The long-running L.A. musical variety show yields a slight but enjoyable album without pretensions to being anything more than slight and enjoyable.
Sara and Sean Watkins have been playing regular shows at Los Angeles’ Largo club since roughly 2002. The Watkins Family Hour, as it’s called, has been a place for the siblings and their friends to try out new material, goof around on cover songs, and just play music with whoever shows up. It’s a gig that’s endured the siblings’ world tours as part of Nickel Creek as well as fit in between their various solo releases and side projects. Now that the touring cycle for 2014’s Nickel Creek comeback album A Dotted Line is finished and fellow Creeker Chris Thile has gone back to Punch Brothers, the Watkins have decided to take a version of the Family Hour out on tour.

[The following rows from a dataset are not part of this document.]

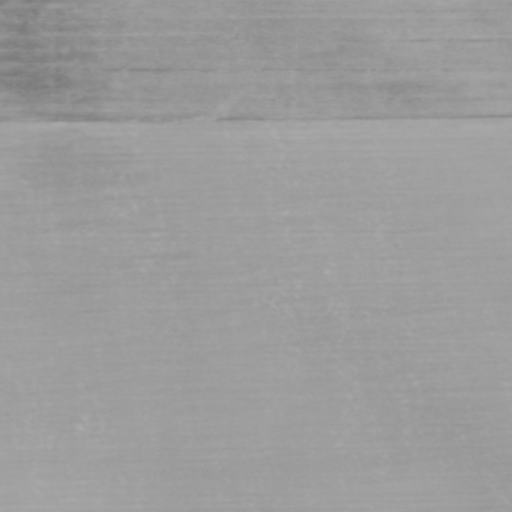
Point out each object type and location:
crop: (255, 256)
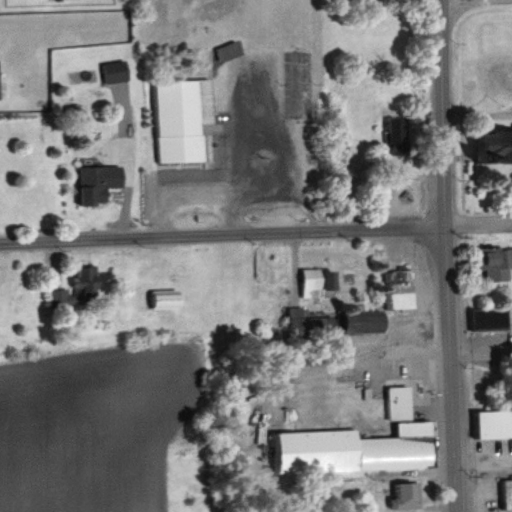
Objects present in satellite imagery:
road: (471, 1)
building: (230, 50)
building: (115, 70)
park: (296, 83)
road: (477, 113)
building: (179, 117)
building: (182, 117)
building: (398, 132)
building: (498, 145)
building: (97, 182)
road: (478, 224)
road: (222, 236)
road: (445, 256)
building: (494, 262)
building: (318, 281)
building: (78, 288)
building: (399, 288)
building: (167, 300)
building: (487, 318)
building: (364, 323)
building: (310, 324)
road: (480, 346)
building: (491, 423)
building: (360, 443)
road: (482, 467)
building: (506, 493)
building: (404, 496)
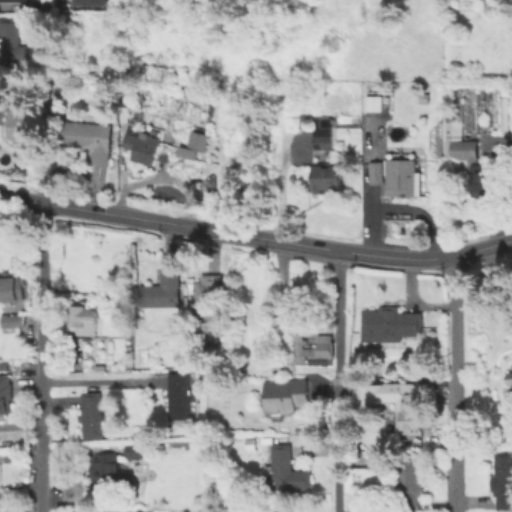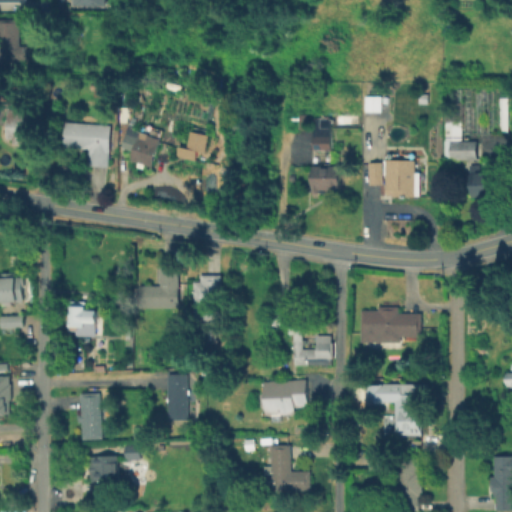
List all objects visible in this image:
building: (13, 0)
building: (12, 3)
building: (88, 3)
building: (10, 41)
building: (11, 41)
building: (372, 103)
building: (472, 118)
building: (15, 125)
building: (18, 125)
building: (320, 133)
building: (88, 140)
building: (95, 142)
building: (140, 143)
building: (140, 144)
building: (191, 145)
building: (461, 148)
building: (323, 159)
road: (288, 162)
building: (373, 172)
building: (376, 172)
building: (399, 177)
building: (324, 178)
building: (481, 178)
building: (479, 180)
building: (405, 182)
road: (256, 236)
building: (11, 287)
building: (10, 288)
building: (161, 290)
building: (162, 290)
building: (208, 295)
building: (205, 297)
building: (81, 313)
building: (80, 319)
building: (10, 320)
building: (12, 321)
building: (390, 321)
building: (387, 324)
building: (126, 332)
building: (305, 336)
building: (303, 340)
road: (39, 357)
building: (4, 365)
building: (217, 371)
building: (508, 377)
building: (509, 377)
road: (97, 381)
road: (340, 381)
road: (454, 383)
building: (4, 390)
building: (176, 395)
building: (178, 395)
building: (283, 395)
building: (286, 395)
building: (399, 403)
building: (89, 414)
building: (410, 414)
building: (92, 415)
building: (249, 443)
building: (133, 448)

To give those who don’t live in L.A. a taste of what to expect, Sean and Sara got together with a group of Family Hour regulars and recorded this self-titled album, a jaunty, breezy collection of covers from a wide variety of sources. Sara gets the bulk of the lead vocals across these 11 songs, but nearly everyone in the band gets at least one chance to step up to the mic, which perfectly captures the feeling of a loose, anything-goes variety show.
Sara gets things started with the appropriately titled “Feelin’ Good Again”, a Robert Earl Keen song about visiting a favorite local club to find your favorite band playing and all your friends already there. It has a lived-in, easygoing feel that sets the stage nicely for the rest of the album. Second song “Where I Oughta Be”, a classic country tale by Harlan Howard, features Fiona Apple dueting with Sara. Apple’s husky delivery works surprisingly well with the lyrics about getting an invitation to the wedding of your ex-girlfriend and the friend you introduced her to.
Sean gets involved with Roger Miller’s “Not in Nottingham”, from Disney’s animated Robin Hood. Like many of the songs on the album, this track benefits from having a full ensemble of players who also know exactly when to take the spotlight and when to back off. So a simple vocals and acoustic guitar track gets filled out by piano, pedal steel guitar, fiddle, and bass, as well as quiet percussion. Sean also takes on Bob Dylan (and the Band) with a version of “Going Going Gone”, from Dylan’s 1974 album Planet Waves. This is an instance where the loose vibe works in the band’s favor, as there isn’t any real pressure to bring something new or unique to a Dylan song. It’s just a very listenable, straight-up cover of one of Dylan’s less-famous tracks.
Tom Petty keyboardist Benmont Tench is the first backing player to try lead vocals on the record, and his take on the classic piano blues tune “Prescription for the Blues” is appropriately gritty. Sara’s fiddle ornamentations mesh very nicely with Tench’s piano to make the short song a lot of fun. Bassist Sebastian Steinberg, who played with Soul Coughing in the ‘90s and has done lots of L.A. session work in the 21st century, sings the slow ballad “She Thinks I Still Care”, which goes on for a full five minutes and overstays its welcome. On the other hand, drummer Don Heffington’s equally slow take on “The King of the 12 Oz. Bottles” has a lot more energy. The song, from Fear singer Lee Ving’s country period, has a sardonic point of view: “So much beer and so little time”. It works much better than the straight up “woe is me” outlook of Steinberg’s song.
As Sara fills out the rest of the record, she goes from upbeat on the late period (2003) Fleetwood Mac song “Steal Your Heart Away” to a slow-fast-slow take on the traditional “Hop High.” The record ends with her singing the wistful but pleasant Gordon Lightfoot song “Early Morning Rain” and the Grateful Dead staple “Brokedown Palace,” which fits in perfectly with the overall easygoing country-rock vibe of the album.
Watkins Family Hour is a slight but enjoyable album without pretensions to being anything more than slight and enjoyable. This is nobody’s main gig and there’s no real pressure here. Fans of the Watkins or any of the other band members will probably enjoy the record as long as, like the band members themselves, they don’t go in with unreasonable expectations.